I find that intellectually reasoning about right actions helps me take small steps in the right direction. Intellectually reasoning about the right thing is not a strategy that will appeal to everyone. For some, intellectually reasoning about action means detaching from reality – they therefore deem it impractical. For others, intellectual reasoning gives the illusion that they can deal with hurt, but find themselves incapable of doing so when someone delivers a blow. I get it. We are all made differently. I find that right reasoning (usually) takes me a step forward, even if it doesn’t take me immediately to the finish line. 

With this said, here are some ways of reasoning about hurt that I’m hoping will help me cope with hurt.

1 – It is a Reminder About the Nature of the World

Anityam Asukham Lokam – Bhagavad Gita 9.33
The world is impermenant and filled with sorrows

When things go well, I get lulled into complacency. When someone hurts me, they remind me what life is. They remind me about the nature of the world. Which is asukham.

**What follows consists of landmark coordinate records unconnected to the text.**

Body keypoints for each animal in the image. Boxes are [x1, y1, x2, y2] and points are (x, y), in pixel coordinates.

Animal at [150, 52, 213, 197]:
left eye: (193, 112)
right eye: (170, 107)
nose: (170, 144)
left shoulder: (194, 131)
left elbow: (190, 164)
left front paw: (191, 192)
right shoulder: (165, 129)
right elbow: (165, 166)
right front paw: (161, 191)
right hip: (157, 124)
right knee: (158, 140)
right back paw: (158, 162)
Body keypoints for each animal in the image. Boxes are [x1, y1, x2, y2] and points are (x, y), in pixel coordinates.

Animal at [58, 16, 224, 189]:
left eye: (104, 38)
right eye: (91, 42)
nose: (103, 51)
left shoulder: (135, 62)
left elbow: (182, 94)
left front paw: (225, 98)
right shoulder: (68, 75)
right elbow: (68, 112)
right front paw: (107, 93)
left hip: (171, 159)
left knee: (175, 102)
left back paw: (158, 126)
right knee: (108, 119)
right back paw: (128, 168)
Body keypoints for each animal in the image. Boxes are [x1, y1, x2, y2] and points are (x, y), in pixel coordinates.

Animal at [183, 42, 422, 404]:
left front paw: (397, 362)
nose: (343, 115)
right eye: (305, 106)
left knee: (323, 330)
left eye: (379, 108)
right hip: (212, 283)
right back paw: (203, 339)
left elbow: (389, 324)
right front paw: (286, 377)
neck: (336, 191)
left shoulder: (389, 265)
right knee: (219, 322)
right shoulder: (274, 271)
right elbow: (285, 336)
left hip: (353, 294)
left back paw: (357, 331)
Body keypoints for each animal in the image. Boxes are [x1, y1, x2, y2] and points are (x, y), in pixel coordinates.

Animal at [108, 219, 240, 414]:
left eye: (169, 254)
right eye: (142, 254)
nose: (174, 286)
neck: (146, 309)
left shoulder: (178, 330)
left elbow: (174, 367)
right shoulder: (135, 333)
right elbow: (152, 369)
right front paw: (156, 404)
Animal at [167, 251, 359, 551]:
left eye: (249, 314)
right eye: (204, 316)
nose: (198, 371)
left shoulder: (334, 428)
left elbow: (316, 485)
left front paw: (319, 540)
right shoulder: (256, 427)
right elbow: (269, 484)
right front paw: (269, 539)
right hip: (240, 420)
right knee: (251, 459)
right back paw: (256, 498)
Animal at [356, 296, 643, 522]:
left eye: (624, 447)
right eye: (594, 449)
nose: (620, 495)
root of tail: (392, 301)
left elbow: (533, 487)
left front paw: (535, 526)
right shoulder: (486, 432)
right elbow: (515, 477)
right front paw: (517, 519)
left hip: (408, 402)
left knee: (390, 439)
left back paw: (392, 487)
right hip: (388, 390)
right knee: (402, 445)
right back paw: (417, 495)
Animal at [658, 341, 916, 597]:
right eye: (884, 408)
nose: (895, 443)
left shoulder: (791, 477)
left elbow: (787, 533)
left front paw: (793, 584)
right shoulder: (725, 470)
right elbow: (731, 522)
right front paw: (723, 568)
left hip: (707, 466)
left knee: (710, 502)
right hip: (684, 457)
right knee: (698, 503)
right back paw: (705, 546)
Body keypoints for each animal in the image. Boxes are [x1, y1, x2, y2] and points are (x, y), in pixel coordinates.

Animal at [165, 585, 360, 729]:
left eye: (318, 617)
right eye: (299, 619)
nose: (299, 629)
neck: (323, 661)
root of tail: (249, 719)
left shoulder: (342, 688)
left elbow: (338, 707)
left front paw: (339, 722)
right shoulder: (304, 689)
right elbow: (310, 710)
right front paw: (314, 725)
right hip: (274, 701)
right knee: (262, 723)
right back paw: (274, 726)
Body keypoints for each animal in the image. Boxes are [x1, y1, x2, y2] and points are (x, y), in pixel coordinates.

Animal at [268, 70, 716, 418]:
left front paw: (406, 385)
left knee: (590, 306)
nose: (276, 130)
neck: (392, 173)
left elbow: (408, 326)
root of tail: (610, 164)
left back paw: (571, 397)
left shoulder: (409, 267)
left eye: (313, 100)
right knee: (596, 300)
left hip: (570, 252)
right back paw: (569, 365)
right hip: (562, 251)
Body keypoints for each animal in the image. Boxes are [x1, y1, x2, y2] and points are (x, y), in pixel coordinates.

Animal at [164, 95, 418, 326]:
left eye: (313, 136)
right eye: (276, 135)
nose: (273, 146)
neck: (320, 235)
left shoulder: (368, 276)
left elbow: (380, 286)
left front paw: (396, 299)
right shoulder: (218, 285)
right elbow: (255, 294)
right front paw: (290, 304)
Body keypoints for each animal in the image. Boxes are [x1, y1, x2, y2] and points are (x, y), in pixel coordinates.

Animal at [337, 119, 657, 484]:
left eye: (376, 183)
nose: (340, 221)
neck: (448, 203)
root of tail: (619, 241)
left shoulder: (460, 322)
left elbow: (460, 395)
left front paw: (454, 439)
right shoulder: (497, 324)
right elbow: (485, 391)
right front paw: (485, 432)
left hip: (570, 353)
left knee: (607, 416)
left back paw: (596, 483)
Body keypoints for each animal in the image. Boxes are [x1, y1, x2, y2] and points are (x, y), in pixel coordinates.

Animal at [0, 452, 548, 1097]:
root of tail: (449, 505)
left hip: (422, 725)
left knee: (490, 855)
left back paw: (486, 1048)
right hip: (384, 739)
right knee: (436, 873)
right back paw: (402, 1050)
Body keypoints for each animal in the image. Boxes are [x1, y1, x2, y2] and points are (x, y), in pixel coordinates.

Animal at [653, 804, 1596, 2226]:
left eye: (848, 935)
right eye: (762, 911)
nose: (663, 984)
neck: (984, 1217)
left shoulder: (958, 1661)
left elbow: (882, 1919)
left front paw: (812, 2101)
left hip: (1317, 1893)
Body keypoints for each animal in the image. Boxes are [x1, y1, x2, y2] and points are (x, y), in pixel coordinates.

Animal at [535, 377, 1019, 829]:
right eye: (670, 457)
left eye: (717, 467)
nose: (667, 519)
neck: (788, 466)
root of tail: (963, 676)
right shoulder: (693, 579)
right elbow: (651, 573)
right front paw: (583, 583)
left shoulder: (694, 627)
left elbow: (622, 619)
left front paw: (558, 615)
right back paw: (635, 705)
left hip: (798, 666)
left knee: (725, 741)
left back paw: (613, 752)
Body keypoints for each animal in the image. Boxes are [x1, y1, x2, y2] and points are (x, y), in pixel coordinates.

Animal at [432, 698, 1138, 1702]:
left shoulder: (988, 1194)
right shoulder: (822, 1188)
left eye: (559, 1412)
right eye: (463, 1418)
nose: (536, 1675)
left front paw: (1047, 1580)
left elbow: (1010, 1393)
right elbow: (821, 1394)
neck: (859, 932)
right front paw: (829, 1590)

In His commentary on the Bhagavad Gita, Swami Chinmayananda says that expecting joy from the world is like eating a green chili and expecting it to be sweet. Not going to happen. Indeed, we see people going through unspeakable sufferings. That is the nature of the world.

And I just got a reminder – I need to be thanking the person who hurt me for giving the golden reminder – ‘Anityam Asukham Lokam’.

2 – Is There Any Law Against Close People Hurting Me?   

My Dad asked me this question.

People hurt me. They were unjust with me. Is there any law against it?

It it written in any handbook that they have to be kind to me?

3 – The Hurt Usually Accompanies Disrespect. Which is Good News(!)

Swamiji gave a formula for liberation in this post

Give up the pursuit of respect and I promise you will be liberated in this very lifetime. – Om Swami

“I would love for you to show me just a semblance of respect.” “All I am asking is for an iota of respect.” 

I’ve made statements of this kind. I’m not proud to say that I made these statements even after reading Swamiji’s post on disrespect. Ravi Trivedi asked here if I am doing enough to progress on the path to liberation. I should do better – I should wholeheartedly make peace with disrespect. Which in turn means making peace with the hurt. 

4 – If I Didn’t Have Ego, I Wouldn’t Get Hurt

A person went to Ramana Maharishi and said “I am experiencing problems.” Ramana Maharishi said “Who is experiencing problems?”

The person said “Me, Ramesh”. Ramana Maharishi said “Ramesh is your name. Who are you?”

A bewildered Ramesh said “I am an engineer from Chennai, the son of Suresh.” Ramana Maharishi countered, “I didn’t ask your place of residence or your lineage. Who are you?”

The exasperated Ramesh now said “I am my body.” Ramana Maharishi said “Your body will be burned one day. Who are you?” Ramesh, now utterly perplexed, replied, “I am the mind.”

Ramana Maharishi said “Your mind keeps changing all the time. Who are you?”

Ramesh now forgot what his original problems were!

The limited ego, the small ‘i’ experiences hurt. The Vivekachudamani says that just as the presence of a drop of poison in the body will kill a person, the same way the presence of the slightest amount of ego will prevent liberation.

Brushing aside the hurt is a small step towards giving up ego.

5 – The Moments That I am Experiencing Hurt, I am Not Practicing Gratitude

Gratitude and hurt cannot coexist in the same moment. 

They can exist a few moments apart, sure, but never at the same moment. When I am experiencing hurt, in that moment I’m not grateful for the good in my life. 

Gratitude is a powerful antidote to almost any negative quality. The course of action, then, is to practice gratitude on steroids.

6 – It Is a Chance to Progress Spiritually

We pay money to take practice tests. Cricket players pay money for a session of nets practice. We hire coaches to help practice skills.

Someone hurting us is an opportunity to practice spirituality. Free of cost. 

If I can take the hurt in stride, it is verily spiritual progress. And I want to progress spiritually.

7 – The Hurt is Law of Karma Taking Its Course

In this post, Swamiji mentions how difficult people are merely messengers delivering our karmic parcels.

Accepting this fact can help make peace with the hurt. 

My thanks to Vikas M for inspiring this article.